Another winner, if all goes well could be SBM Offshore , which has been “prequalified” by ExxonMobil to build an FPSO (floating production, storage and offloading vessel) for Liza.
CEO Bruno Chabas has been pushing the Amsterdam-listed SMB to perfect a standardized approach to building these multi-billion-dollar vessels.
That could help keep costs down for Exxon, which might need to order 3 FPSOs to handle all that Guyanese oil — and would prefer to lock in today’s low prices. Analyst John Herrlin tried to coax a response on that one on the last analyst call.
JOHN HERRLIN, ANALYST, SOCIETE GENERALE: Yes, thank you.
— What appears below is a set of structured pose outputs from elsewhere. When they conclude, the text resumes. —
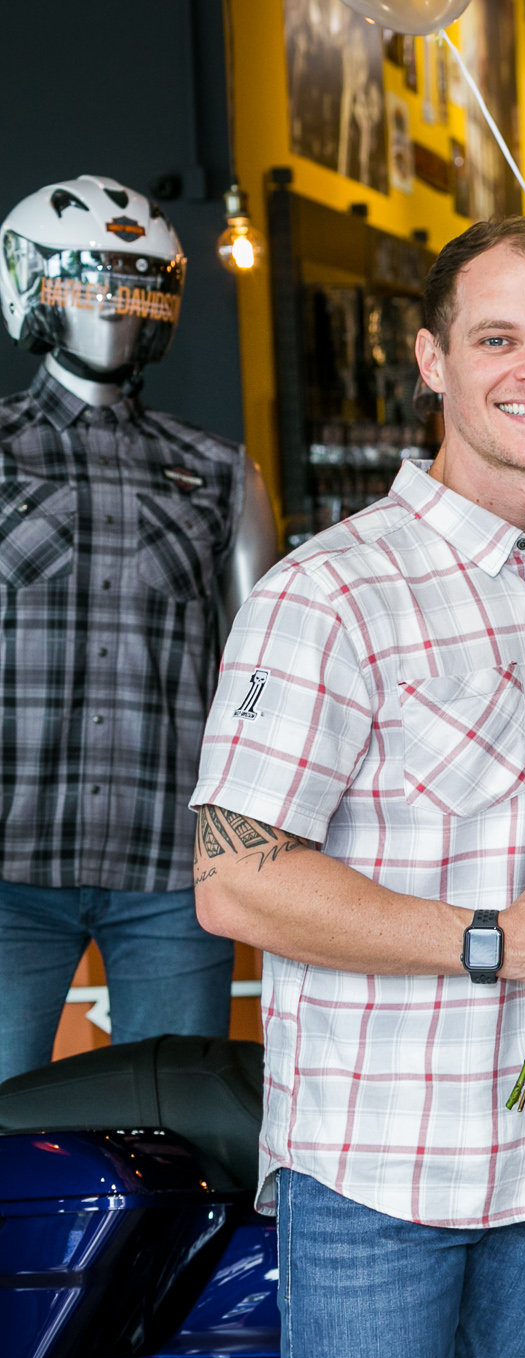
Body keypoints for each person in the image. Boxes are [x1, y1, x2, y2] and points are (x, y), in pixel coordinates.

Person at [189, 217, 525, 1358]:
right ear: (432, 361)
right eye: (498, 338)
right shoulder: (331, 594)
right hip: (381, 1175)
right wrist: (498, 941)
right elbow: (235, 884)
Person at [0, 175, 277, 1083]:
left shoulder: (221, 474)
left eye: (134, 284)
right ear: (33, 288)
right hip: (9, 864)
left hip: (170, 869)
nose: (114, 307)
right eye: (89, 283)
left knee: (178, 1135)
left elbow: (264, 677)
Just a quick one for me, Jeff, on Guyana. You have multiple structures in your lease area. In the event that you have multiple successes should we consider Guyana to be kind of an analog to what you did in Kizomba [in Angola] a while back in terms of design one, build many. And then my other question is can you bring some of these longer cycle projects forward to take advantage of excess E&C capacity today? You did discuss kind of how you’re optimizing things. Can you bring longer cycle programs forward to take advantage of a lower cost environment?
JEFF WOODBURY: Yes, yes, on Guyana, John, and good morning, John. I’d tell you that, as I — as I indicated earlier, it is really early days. We need to get a better handle of the full block potential.
Indications are the the full potential could be very big. It’s a shot in the arm for Exxon, which hasn’t been particularly great at replacing the oil and gas it produces. 2015 marked the first year in two decades that Exxon failed to prove up enough new reserves to replace those pulled out of the ground, for a reserve replacement ratio of 67%. That said, reserve replacement needn’t be a huge concern; Exxon’s portfolio of proved, probable and possible resources now totals 90 billion barrels.